[Dataset entries]

****************

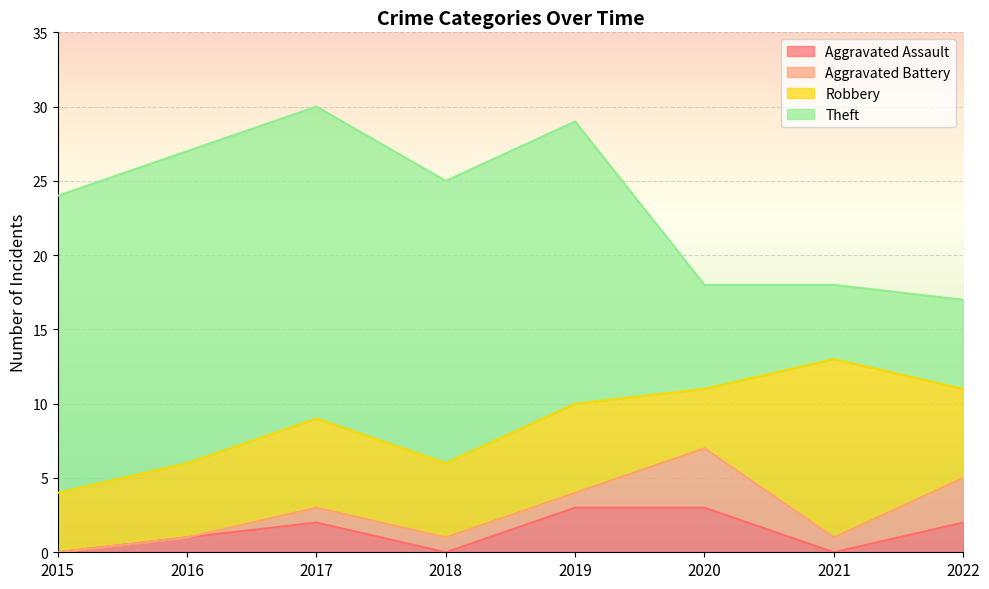

In Aggravated Assault, how many points are lower than both neighbors (excluding endpoints)?

2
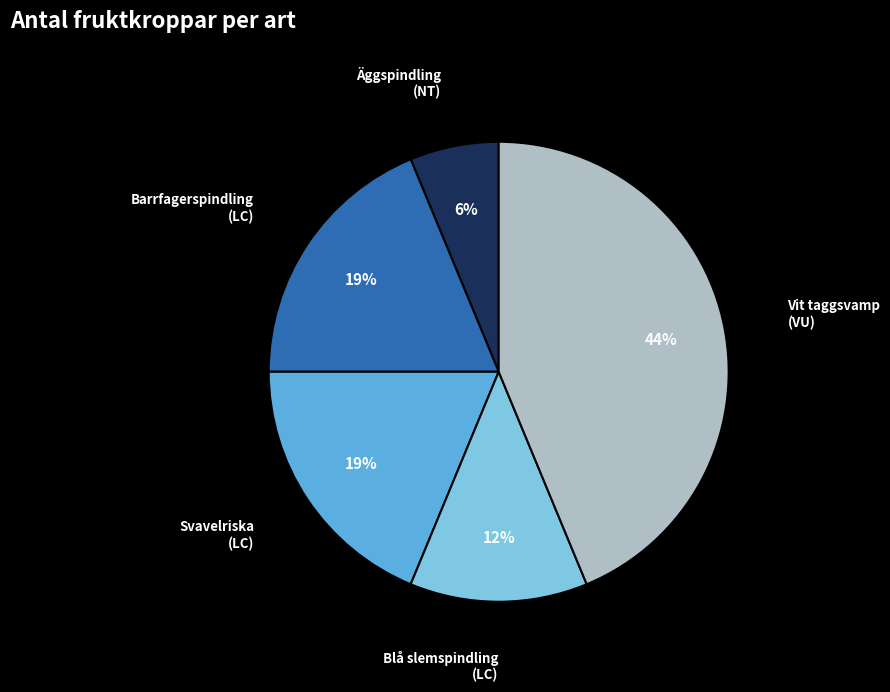

Is there any slice that represents more than half of the pie?

No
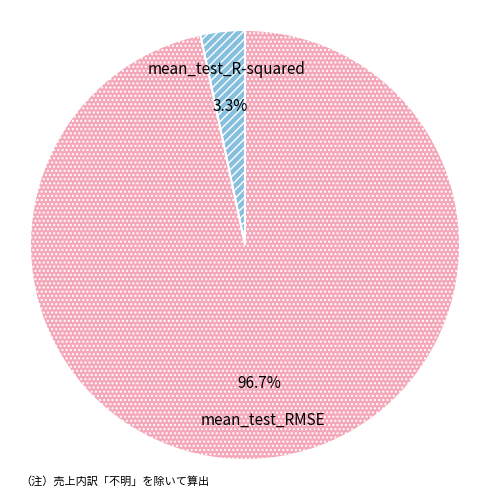

Is there any slice that represents more than half of the pie?

Yes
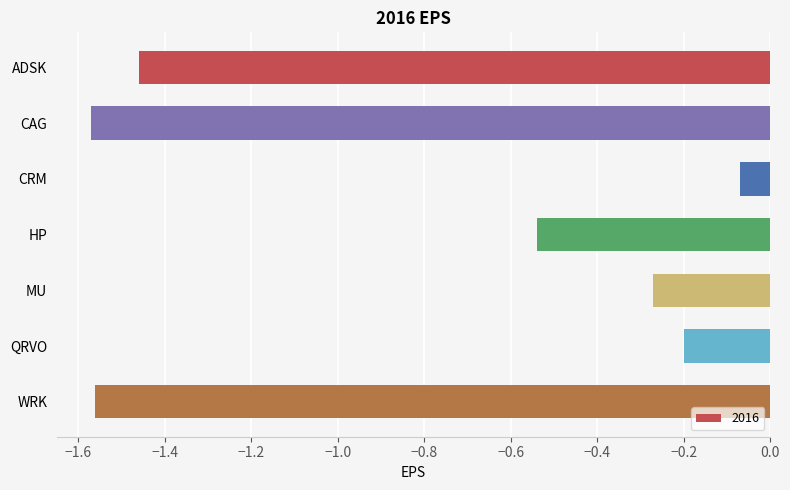

What position from the top is MU?

5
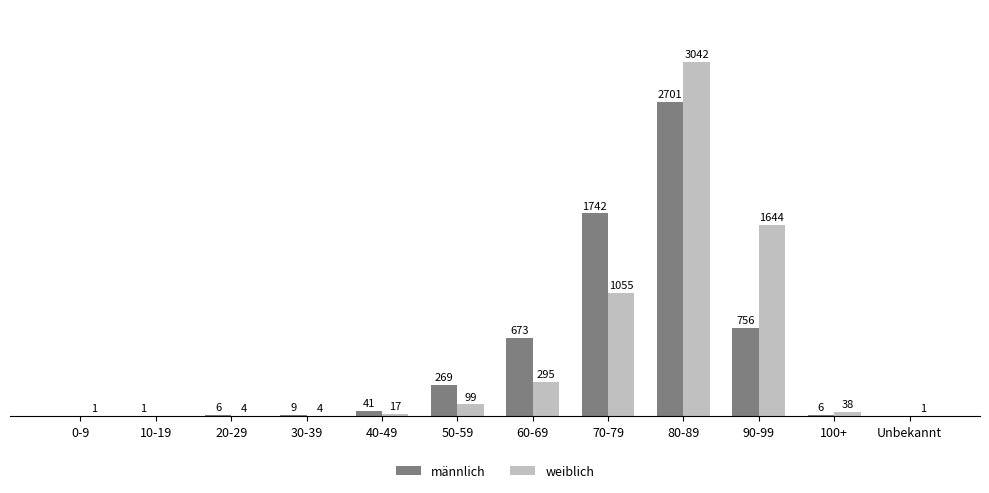

Between 30-39 and 50-59, which series saw the biggest shift?

männlich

****************

_Description of the task:_
Print every row above word for word, leaving out the pictures.

_Your response:_
In Aggravated Assault, how many points are lower than both neighbors (excluding endpoints)?

2

Is there any slice that represents more than half of the pie?

No

Is there any slice that represents more than half of the pie?

Yes

What position from the top is MU?

5

Between 30-39 and 50-59, which series saw the biggest shift?

männlich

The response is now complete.